Inzwischen ist Cleanwave zu einem bedeutsamen Netzwerk angewachsen. Es gibt inselweit Trinkwasserstationen mit per Osmose gefiltertem Wasser, Aufforstung für Unterwasserwälder im Meer sowie ein Bildungsprogramm für Kinder. Das Umdenken auf Mallorca zeigt sich in konkreten Ergebnissen: Plastiktüten im Handel wurden 2019 eingeschränkt, seit März 2021 sind Verkauf und Gebrauch von Einwegplastik verboten. Auch die Mallorca Preservation Foundation – von Naturschützer Ben Goldsmith mitbegründet und vom Immobilienexperten Hans Lenz mit Herz und Engagement gesteuert – trägt maßgeblich dazu bei, Umweltprojekte auf der Insel zu unterstützen.
Das Hotel „Es Racó d’Artà“ ist ein weiterer nachhaltiger Sehnsuchtsort, versteckt zwischen Weinbergen und Wäldern. Von zwei Mallorquinern behutsam restauriert, liegt das Resort auf 220 Hektar Land nahe dem Naturschutzgebiet Llevant mallorquín. Von außen ein traditionelles Landgut mit üppiger Vegetation, überzeugt das Innere durch Schlichtheit, Spiritualität und Stille.„Wir wollten einen spartanischen Rückzugsort schaffen, der Frieden verströmt“, erklärt Architekt Toni Esteva.

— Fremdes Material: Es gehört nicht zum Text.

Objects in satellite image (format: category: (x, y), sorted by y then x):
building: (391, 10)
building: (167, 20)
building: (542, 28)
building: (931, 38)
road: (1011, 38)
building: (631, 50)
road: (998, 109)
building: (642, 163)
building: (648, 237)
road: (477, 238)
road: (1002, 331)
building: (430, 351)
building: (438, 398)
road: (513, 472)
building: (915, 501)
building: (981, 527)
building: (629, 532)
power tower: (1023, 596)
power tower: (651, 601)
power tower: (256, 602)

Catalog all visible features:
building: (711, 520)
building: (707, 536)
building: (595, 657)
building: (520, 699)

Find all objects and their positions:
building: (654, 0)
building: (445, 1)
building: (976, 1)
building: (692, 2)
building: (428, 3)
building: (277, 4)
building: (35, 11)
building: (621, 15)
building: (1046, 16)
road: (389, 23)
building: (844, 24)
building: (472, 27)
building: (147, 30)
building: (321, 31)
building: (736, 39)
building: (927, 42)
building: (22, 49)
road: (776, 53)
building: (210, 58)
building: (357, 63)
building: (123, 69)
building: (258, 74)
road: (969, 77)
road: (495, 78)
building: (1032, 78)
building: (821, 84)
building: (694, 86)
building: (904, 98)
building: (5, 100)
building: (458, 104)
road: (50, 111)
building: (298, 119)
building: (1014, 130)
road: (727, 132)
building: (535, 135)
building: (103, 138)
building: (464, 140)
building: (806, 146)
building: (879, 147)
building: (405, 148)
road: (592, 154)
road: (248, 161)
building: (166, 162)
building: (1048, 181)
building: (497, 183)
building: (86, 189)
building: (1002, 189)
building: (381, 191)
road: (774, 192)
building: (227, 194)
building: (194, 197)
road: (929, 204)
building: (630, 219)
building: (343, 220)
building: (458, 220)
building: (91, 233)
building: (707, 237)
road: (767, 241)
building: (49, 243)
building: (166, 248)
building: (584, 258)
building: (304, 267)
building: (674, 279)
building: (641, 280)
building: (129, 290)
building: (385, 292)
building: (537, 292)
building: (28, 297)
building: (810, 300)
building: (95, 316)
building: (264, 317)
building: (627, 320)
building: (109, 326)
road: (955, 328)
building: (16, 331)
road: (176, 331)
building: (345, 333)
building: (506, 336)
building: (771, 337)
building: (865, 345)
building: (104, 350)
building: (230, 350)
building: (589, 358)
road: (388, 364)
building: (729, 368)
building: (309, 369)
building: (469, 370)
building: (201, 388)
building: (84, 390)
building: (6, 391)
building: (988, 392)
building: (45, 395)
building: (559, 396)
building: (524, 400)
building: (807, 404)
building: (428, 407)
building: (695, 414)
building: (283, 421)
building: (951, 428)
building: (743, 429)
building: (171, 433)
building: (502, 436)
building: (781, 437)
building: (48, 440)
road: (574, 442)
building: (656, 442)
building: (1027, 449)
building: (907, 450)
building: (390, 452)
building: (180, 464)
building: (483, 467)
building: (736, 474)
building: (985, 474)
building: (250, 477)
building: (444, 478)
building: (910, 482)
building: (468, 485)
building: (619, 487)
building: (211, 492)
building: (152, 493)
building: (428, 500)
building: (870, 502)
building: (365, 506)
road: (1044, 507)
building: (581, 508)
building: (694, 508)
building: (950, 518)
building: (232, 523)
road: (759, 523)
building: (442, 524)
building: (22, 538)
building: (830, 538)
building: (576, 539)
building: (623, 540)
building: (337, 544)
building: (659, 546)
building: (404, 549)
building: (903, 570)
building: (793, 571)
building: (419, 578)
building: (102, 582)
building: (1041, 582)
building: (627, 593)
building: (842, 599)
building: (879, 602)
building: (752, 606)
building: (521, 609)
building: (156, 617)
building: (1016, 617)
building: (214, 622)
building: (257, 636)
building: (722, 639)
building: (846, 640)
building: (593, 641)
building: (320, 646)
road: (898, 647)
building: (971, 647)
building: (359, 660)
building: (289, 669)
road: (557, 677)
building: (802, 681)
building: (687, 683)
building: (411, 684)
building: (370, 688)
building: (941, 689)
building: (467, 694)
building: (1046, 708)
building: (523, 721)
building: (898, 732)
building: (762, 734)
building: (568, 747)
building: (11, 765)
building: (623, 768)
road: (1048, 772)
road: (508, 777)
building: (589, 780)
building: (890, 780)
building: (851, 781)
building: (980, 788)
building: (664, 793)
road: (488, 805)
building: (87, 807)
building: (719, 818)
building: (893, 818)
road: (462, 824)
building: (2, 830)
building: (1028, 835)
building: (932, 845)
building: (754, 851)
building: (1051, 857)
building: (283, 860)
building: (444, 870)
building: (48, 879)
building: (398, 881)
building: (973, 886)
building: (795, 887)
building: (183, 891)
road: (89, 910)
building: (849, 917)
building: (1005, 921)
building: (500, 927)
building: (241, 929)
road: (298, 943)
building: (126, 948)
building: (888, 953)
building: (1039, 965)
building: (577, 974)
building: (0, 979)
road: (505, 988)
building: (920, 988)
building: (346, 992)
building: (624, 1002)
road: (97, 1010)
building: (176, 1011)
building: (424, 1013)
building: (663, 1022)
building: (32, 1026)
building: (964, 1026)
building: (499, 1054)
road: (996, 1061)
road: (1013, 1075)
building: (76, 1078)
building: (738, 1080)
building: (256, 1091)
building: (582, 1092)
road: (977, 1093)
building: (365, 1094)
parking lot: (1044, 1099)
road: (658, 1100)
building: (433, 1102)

Das „Ca na Toneta“ von María Solivellas ist führend in der Slow-Food-Bewegung Mallorcas. „Mit der Ernte aus dem eigenen Garten folge ich den Rhythmen der Jahreszeiten, wir bekochen unsere Gäste mit seltenem, wiederentdecktem Gemüse.“ Inspiriert von den Essgewohnheiten ihrer Ahnen, sind Marías Köstlichkeiten voller Aromen und Farben und das Restaurant ein Mekka für Bio-Food-Aficionados.
Auch die Bio-Tees von Dos Alquemistas sind stärkend. Gewonnen werden sie aus Olivenblättern. Die werden per Hand von den Zweigen abgestreift, getrocknet und zu den Tees und trinkbaren Gewürzmischungen verarbeitet. Gründerinnen Katja Wöhr und Kate de Vere wissen: „Dank des hohen Gehalts an Antioxidantien sind sie nicht nur lecker, sondern auch gesund.“ Die Blätter stammen aus dem Olivenhain von Son Moragues, einer der größten, ökologischen Fincas in der Serra de Tramuntana. Ein Blueprint für lebendige Landwirtschaft ohne Pestizide oder Kunstdünger.
Für Mallorquiner und solche, die es geworden sind, werden Umweltfragen immer zentraler. Daher spielt nachhaltiges Bauen eine wachsende Rolle. Diesen Prinzipien folgt das Architekturbüro Duo Sóller. Seit fast 20 Jahren leben und arbeiten die Gründer Anke Scheideler und Roland Weber auf der Insel. Ihre Philosophie: Verbesserung von Energieeffizienz in den Häusern, Abfallreduzierung und Recycling. Eine Einstellung, die stellvertretend für eine Lebensweise steht, die dazu beiträgt, die grandiose Schönheit Mallorcas zu schützen.